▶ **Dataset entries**
▼

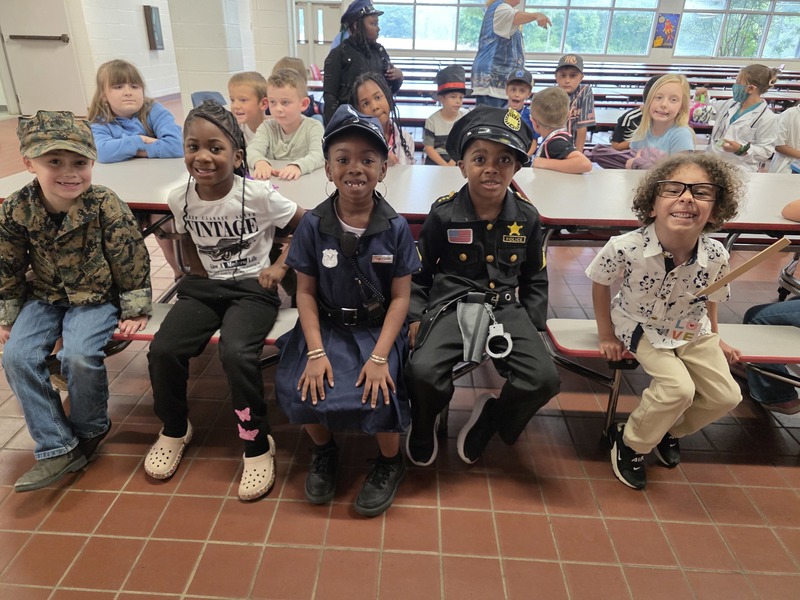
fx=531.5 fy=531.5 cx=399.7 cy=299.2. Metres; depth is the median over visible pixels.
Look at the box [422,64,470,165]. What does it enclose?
child
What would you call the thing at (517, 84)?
child
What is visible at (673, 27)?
picture
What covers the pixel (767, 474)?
floor
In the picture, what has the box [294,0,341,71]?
door
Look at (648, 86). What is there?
child
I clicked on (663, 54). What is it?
back wall
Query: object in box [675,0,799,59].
window
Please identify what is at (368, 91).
child
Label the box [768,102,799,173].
child
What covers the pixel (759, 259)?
wooden stick
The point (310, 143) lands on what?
child
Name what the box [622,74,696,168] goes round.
child
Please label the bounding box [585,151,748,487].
child
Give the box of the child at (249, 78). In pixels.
[227,71,268,142]
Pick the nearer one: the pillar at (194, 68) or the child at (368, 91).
the child at (368, 91)
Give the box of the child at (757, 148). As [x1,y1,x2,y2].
[703,63,779,169]
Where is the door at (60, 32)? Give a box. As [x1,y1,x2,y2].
[0,0,84,115]
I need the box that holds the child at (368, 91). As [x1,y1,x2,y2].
[350,71,414,164]
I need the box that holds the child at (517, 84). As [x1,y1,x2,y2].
[505,67,533,127]
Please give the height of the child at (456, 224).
1.004 m
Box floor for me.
[0,94,799,599]
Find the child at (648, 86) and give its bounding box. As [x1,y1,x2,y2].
[608,75,663,150]
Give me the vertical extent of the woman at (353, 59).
1.324 m
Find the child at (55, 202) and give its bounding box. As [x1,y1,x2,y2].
[0,111,152,490]
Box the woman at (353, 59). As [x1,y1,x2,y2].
[322,0,403,126]
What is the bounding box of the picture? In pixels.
[653,13,680,48]
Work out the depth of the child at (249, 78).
3.09 m
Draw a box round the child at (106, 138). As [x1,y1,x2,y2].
[88,59,183,160]
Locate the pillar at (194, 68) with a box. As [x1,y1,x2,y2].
[167,0,255,110]
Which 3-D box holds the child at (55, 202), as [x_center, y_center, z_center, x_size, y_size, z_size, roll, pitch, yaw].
[-1.014,-0.020,1.620,0.460,0.947,0.552,-7,27,-16]
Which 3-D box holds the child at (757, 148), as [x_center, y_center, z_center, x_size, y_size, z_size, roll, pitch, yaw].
[2.556,-1.206,4.064,0.478,1.040,0.493,-15,31,-30]
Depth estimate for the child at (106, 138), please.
2.71 m
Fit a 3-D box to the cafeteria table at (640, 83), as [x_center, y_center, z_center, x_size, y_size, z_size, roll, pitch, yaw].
[2.277,-2.592,7.118,6.443,0.664,3.470,2,26,2]
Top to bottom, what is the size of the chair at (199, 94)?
0.675 m
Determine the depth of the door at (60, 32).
7.76 m
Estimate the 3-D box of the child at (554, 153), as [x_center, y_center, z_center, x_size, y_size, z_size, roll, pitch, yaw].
[0.853,-0.745,3.063,0.406,0.860,0.464,-8,28,-18]
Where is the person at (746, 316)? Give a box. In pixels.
[743,198,799,415]
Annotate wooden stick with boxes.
[693,237,792,299]
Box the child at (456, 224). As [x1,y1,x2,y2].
[402,101,559,468]
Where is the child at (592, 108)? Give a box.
[554,53,596,152]
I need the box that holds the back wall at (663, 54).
[279,0,799,75]
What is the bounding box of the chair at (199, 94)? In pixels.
[191,91,226,108]
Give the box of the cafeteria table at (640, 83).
[308,62,799,104]
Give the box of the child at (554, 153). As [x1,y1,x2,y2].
[528,88,591,172]
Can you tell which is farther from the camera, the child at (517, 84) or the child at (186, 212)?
the child at (517, 84)
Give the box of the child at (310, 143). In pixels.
[247,68,325,179]
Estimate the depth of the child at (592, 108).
3.99 m
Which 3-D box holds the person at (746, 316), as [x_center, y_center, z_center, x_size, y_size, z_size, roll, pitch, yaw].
[1.530,-0.088,1.764,0.680,1.029,0.671,2,26,2]
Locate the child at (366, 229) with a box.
[274,101,418,515]
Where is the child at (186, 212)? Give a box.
[145,92,302,499]
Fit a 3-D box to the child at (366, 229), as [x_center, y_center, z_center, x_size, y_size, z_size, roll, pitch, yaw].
[-0.144,0.008,1.567,0.400,0.986,0.656,2,26,2]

▲

Copy out every entry exactly as written, but not the pictures.

fx=531.5 fy=531.5 cx=399.7 cy=299.2. Metres; depth is the median over visible pixels.
Look at the box [422,64,470,165]. What does it enclose?
child
What would you call the thing at (517, 84)?
child
What is visible at (673, 27)?
picture
What covers the pixel (767, 474)?
floor
In the picture, what has the box [294,0,341,71]?
door
Look at (648, 86). What is there?
child
I clicked on (663, 54). What is it?
back wall
Query: object in box [675,0,799,59].
window
Please identify what is at (368, 91).
child
Label the box [768,102,799,173].
child
What covers the pixel (759, 259)?
wooden stick
The point (310, 143) lands on what?
child
Name what the box [622,74,696,168] goes round.
child
Please label the bounding box [585,151,748,487].
child
Give the box of the child at (249, 78). In pixels.
[227,71,268,142]
Pick the nearer one: the pillar at (194, 68) or the child at (368, 91).
the child at (368, 91)
Give the box of the child at (757, 148). As [x1,y1,x2,y2].
[703,63,779,169]
Where is the door at (60, 32)? Give a box. As [x1,y1,x2,y2].
[0,0,84,115]
I need the box that holds the child at (368, 91). As [x1,y1,x2,y2].
[350,71,414,164]
I need the box that holds the child at (517, 84). As [x1,y1,x2,y2].
[505,67,533,127]
Please give the height of the child at (456, 224).
1.004 m
Box floor for me.
[0,94,799,599]
Find the child at (648, 86) and give its bounding box. As [x1,y1,x2,y2].
[608,75,663,150]
Give me the vertical extent of the woman at (353, 59).
1.324 m
Find the child at (55, 202) and give its bounding box. As [x1,y1,x2,y2].
[0,111,152,490]
Box the woman at (353, 59). As [x1,y1,x2,y2].
[322,0,403,126]
What is the bounding box of the picture? In pixels.
[653,13,680,48]
Work out the depth of the child at (249, 78).
3.09 m
Draw a box round the child at (106, 138). As [x1,y1,x2,y2].
[88,59,183,160]
Locate the pillar at (194, 68) with a box. As [x1,y1,x2,y2].
[167,0,255,110]
Which 3-D box holds the child at (55, 202), as [x_center, y_center, z_center, x_size, y_size, z_size, roll, pitch, yaw].
[-1.014,-0.020,1.620,0.460,0.947,0.552,-7,27,-16]
Which 3-D box holds the child at (757, 148), as [x_center, y_center, z_center, x_size, y_size, z_size, roll, pitch, yaw].
[2.556,-1.206,4.064,0.478,1.040,0.493,-15,31,-30]
Depth estimate for the child at (106, 138), please.
2.71 m
Fit a 3-D box to the cafeteria table at (640, 83), as [x_center, y_center, z_center, x_size, y_size, z_size, roll, pitch, yaw].
[2.277,-2.592,7.118,6.443,0.664,3.470,2,26,2]
Top to bottom, what is the size of the chair at (199, 94)?
0.675 m
Determine the depth of the door at (60, 32).
7.76 m
Estimate the 3-D box of the child at (554, 153), as [x_center, y_center, z_center, x_size, y_size, z_size, roll, pitch, yaw].
[0.853,-0.745,3.063,0.406,0.860,0.464,-8,28,-18]
Where is the person at (746, 316)? Give a box. In pixels.
[743,198,799,415]
Annotate wooden stick with boxes.
[693,237,792,299]
Box the child at (456, 224). As [x1,y1,x2,y2].
[402,101,559,468]
Where is the child at (592, 108)? Give a box.
[554,53,596,152]
I need the box that holds the back wall at (663, 54).
[279,0,799,75]
What is the bounding box of the chair at (199, 94)? In pixels.
[191,91,226,108]
Give the box of the cafeteria table at (640, 83).
[308,62,799,104]
Give the box of the child at (554, 153). As [x1,y1,x2,y2].
[528,88,591,172]
Can you tell which is farther from the camera, the child at (517, 84) or the child at (186, 212)?
the child at (517, 84)
Give the box of the child at (310, 143). In pixels.
[247,68,325,179]
Estimate the depth of the child at (592, 108).
3.99 m
Which 3-D box holds the person at (746, 316), as [x_center, y_center, z_center, x_size, y_size, z_size, roll, pitch, yaw].
[1.530,-0.088,1.764,0.680,1.029,0.671,2,26,2]
Locate the child at (366, 229) with a box.
[274,101,418,515]
Where is the child at (186, 212)? Give a box.
[145,92,302,499]
Fit a 3-D box to the child at (366, 229), as [x_center, y_center, z_center, x_size, y_size, z_size, roll, pitch, yaw].
[-0.144,0.008,1.567,0.400,0.986,0.656,2,26,2]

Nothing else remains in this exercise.